For teachers, professional development programs should be implemented to equip educators with strategies for integrating ChatGPT effectively into instruction. Teachers should also guide students on the responsible use of AI, emphasizing digital literacy, critical thinking, and academic integrity. Classroom activities can include AI-enhanced exercises that teach students how to prompt, interpret, and evaluate AI-generated content.
For educational policymakers, there is a clear need to institutionalize digital literacy initiatives that specifically address the use of generative AI in educational settings. Policies should promote equitable access to AI tools, establish guidelines for ethical use, and incorporate AI literacy into the curriculum. Emphasis should be placed on developing students’ knowledge and evaluative skills rather than restricting AI usage outright.

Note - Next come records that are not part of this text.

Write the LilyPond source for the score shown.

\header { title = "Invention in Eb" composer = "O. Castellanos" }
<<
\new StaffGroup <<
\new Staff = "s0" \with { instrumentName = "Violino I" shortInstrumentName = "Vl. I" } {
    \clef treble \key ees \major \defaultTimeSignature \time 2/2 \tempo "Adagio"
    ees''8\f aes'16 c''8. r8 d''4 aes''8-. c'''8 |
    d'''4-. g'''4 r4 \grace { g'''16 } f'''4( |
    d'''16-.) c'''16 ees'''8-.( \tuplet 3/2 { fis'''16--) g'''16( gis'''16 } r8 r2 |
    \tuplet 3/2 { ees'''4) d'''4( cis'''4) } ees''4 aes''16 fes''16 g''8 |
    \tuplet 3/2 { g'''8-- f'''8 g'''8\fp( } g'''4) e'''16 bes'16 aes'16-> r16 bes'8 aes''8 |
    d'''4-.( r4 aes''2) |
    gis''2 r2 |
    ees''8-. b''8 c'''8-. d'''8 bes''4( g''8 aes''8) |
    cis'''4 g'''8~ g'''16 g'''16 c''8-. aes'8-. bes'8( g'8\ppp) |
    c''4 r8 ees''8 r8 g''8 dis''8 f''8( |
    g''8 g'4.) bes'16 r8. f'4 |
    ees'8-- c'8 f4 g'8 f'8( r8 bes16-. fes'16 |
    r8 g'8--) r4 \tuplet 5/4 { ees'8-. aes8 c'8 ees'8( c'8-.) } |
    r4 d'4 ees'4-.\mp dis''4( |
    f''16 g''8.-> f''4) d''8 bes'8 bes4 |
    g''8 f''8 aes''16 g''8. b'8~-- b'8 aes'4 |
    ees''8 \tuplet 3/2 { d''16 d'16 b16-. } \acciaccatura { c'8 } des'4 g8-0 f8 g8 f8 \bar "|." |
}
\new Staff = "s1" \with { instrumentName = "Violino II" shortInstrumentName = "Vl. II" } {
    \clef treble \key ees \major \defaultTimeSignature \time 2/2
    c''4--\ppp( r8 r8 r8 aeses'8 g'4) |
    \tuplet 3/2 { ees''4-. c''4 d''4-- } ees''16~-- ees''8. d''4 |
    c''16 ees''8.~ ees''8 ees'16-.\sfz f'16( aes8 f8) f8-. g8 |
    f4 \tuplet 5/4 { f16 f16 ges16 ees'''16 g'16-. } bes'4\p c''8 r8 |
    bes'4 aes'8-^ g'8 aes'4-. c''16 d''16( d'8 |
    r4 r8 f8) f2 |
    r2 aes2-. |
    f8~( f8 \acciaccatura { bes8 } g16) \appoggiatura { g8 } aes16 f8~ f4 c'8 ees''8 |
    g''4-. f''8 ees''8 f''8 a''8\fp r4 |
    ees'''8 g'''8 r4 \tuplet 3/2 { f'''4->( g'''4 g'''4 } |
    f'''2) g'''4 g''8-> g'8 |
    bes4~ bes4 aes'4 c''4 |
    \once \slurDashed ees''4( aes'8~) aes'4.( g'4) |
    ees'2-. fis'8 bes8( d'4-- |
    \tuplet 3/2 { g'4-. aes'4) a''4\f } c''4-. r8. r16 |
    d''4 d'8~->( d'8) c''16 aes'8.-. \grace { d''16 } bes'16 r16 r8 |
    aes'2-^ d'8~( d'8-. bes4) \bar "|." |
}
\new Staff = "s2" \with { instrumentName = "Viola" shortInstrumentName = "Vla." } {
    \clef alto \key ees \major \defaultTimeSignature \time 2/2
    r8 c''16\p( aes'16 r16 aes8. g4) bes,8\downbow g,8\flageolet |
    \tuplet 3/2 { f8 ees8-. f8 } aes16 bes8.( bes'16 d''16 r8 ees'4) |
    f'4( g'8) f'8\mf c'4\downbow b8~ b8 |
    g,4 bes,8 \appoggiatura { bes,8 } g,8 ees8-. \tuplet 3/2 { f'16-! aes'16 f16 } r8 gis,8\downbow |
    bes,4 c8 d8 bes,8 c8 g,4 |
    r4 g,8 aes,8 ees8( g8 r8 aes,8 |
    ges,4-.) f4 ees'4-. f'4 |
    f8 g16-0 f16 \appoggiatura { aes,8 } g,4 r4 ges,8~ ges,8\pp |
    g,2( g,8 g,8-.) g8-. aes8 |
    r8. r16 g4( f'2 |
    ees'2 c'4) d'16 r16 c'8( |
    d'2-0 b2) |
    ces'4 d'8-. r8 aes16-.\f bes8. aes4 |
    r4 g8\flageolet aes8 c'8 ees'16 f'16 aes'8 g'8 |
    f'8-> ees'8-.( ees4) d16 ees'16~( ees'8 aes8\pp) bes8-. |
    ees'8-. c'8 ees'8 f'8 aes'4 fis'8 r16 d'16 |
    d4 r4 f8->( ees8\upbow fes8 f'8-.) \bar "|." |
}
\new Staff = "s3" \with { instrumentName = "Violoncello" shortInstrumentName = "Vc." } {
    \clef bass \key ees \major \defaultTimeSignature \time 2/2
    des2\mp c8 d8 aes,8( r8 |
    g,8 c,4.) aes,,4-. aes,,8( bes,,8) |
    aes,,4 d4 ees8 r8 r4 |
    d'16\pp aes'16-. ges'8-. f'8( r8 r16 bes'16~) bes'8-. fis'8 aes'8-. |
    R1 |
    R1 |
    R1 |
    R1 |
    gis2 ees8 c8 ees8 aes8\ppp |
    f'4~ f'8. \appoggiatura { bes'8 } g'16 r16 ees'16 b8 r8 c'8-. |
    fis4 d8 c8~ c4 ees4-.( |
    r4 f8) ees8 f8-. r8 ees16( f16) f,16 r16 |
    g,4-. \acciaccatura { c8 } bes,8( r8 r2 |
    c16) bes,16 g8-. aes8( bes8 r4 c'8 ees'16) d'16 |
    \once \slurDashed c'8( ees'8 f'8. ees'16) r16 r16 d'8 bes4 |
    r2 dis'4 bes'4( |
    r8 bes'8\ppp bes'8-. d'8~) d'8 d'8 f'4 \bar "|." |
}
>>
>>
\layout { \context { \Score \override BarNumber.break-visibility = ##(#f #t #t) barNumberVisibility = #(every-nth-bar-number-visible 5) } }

For future researchers, studies should be extended to include diverse student populations across different grade levels, academic strands, and disciplines to validate and expand upon the current findings. Further investigation is also recommended into specific competencies related to ChatGPT knowledge that most directly impact academic performance. Moreover, exploring other potential mediators or moderators, such as motivation, self-efficacy, or digital access, could provide a more comprehensive understanding of how AI tools influence learning outcomes.
Overall, these recommendations aim to ensure that ChatGPT and similar technologies are used not just as tools for convenience but as catalysts for meaningful, responsible, and effective learning.
Conflicts of Interest
The authors declare no conflicts of interest.